Ágatha Reyes | La Prensa de Lara.- La oposición no es una amenaza creíble para el go­bierno, que se mantiene en el mando por el poder que ejerce en las Fuerzas Arma­das y porque no cuenta con un enemigo que pueda en­frentarlo y aumentar el cos­to de sus errores económi­cos y políticos.

Lo suelta el economista Luis Vicente León, quien precisa que a pesar de los “esfuerzos” que ha hecho parte de la dirigencia oposi­tora para enfrentar al go­bierno ha fracasado en sus intentos, ocasionando que hoy el ciudadano no le escu­che y esté urgido de un lide­razgo renovado que los re­presente. El también presidente de Datanálisis, explica que el presidente Nicolás Maduro, que intenta convertir el “chavismo” en “maduris­mo”, ha logrado mantener una política que describe como “primitiva”, pero que
ha sido consistente y cohe­rente en el tiempo, lo que le ha dado ventaja sobre su ad­versario opositor que no ha logrado un discurso claro.

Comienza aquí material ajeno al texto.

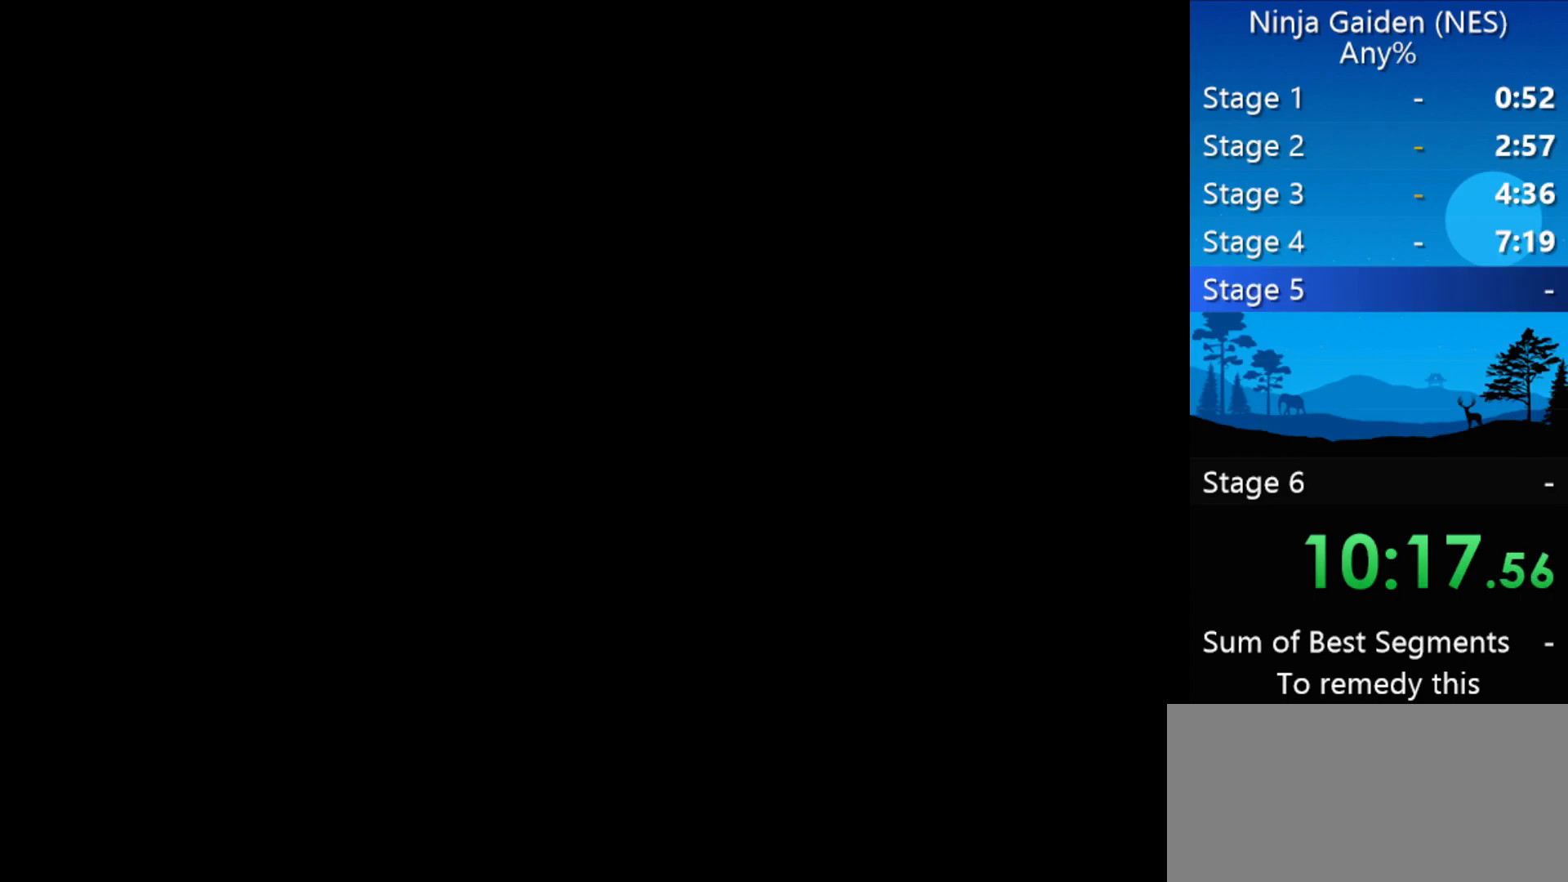
{"buttons": ["DPAD_LEFT"], "events": []}
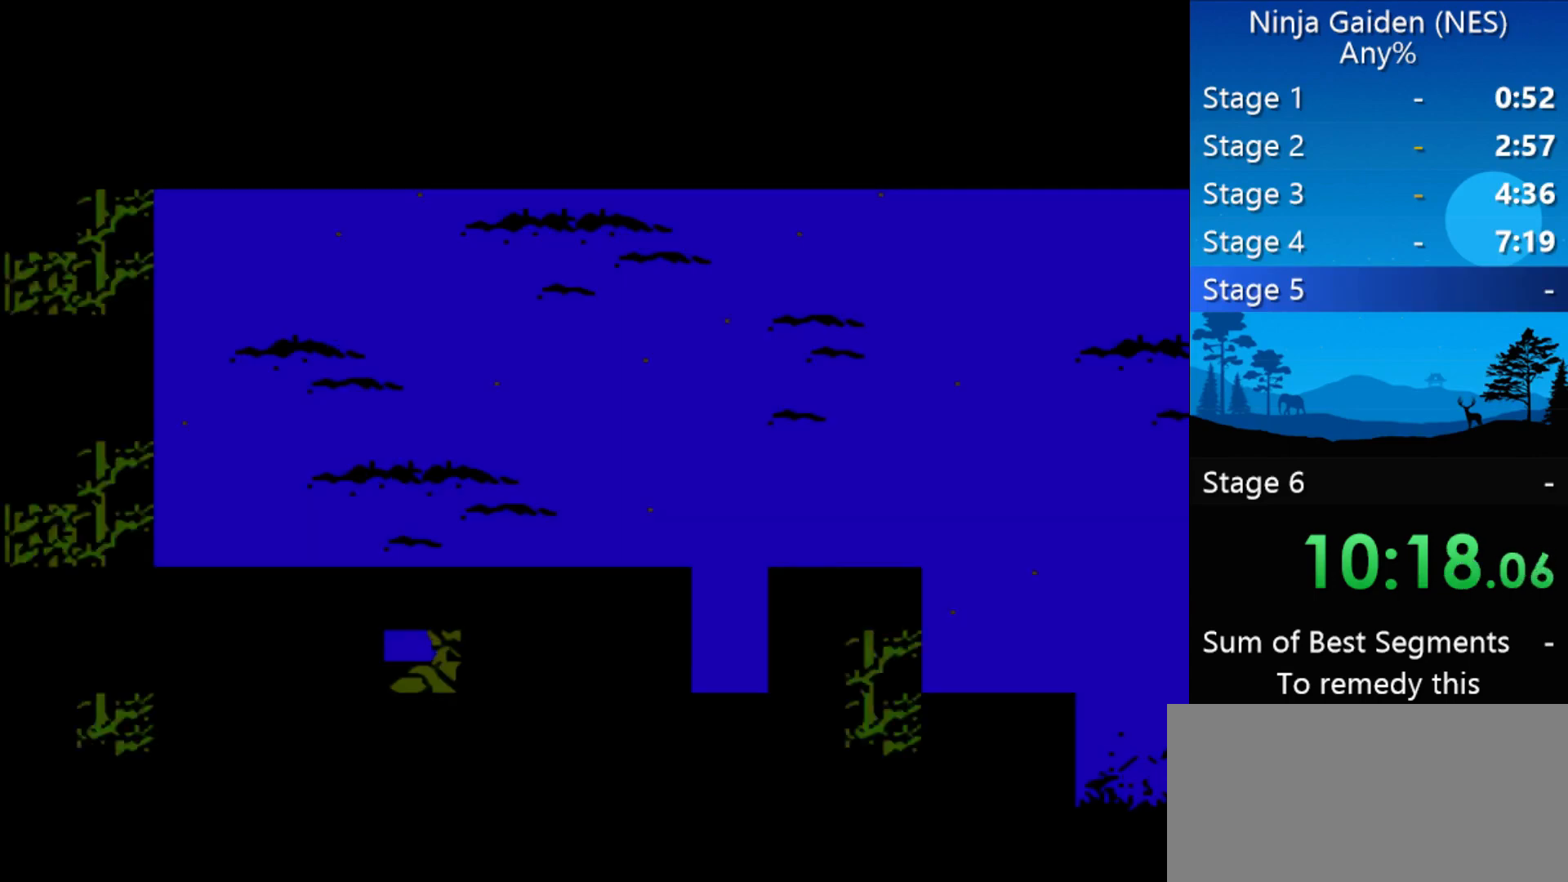
{"buttons": ["DPAD_LEFT"], "events": []}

Insiste en que la oposición tradicional debe dar un pa­so al costado y permitir el surgimiento de nuevos ros­tros, de lo contrario puede nacer un outsider que pudiera ser negativo en momentos de crisis.

¿La división interna de la oposición ha fortalecido al gobierno?

En realidad el gobierno se ha debilitado en términos económicos, políticos, en su relación internacional, tiene problemas internos, enfrenta protestas y vive en una crisis brutal. Ahora, desde el plano relativo con la oposición, tiene la ventaja de que enfrenta a un enemigo más débil que él, porque la unidad está multifracturada, pulverizada y sin liderazgo. Sin embargo el oficialismo tampoco tiene una cara creíble en el mundo.

¿Existe un liderazgo efectivo en la oposición?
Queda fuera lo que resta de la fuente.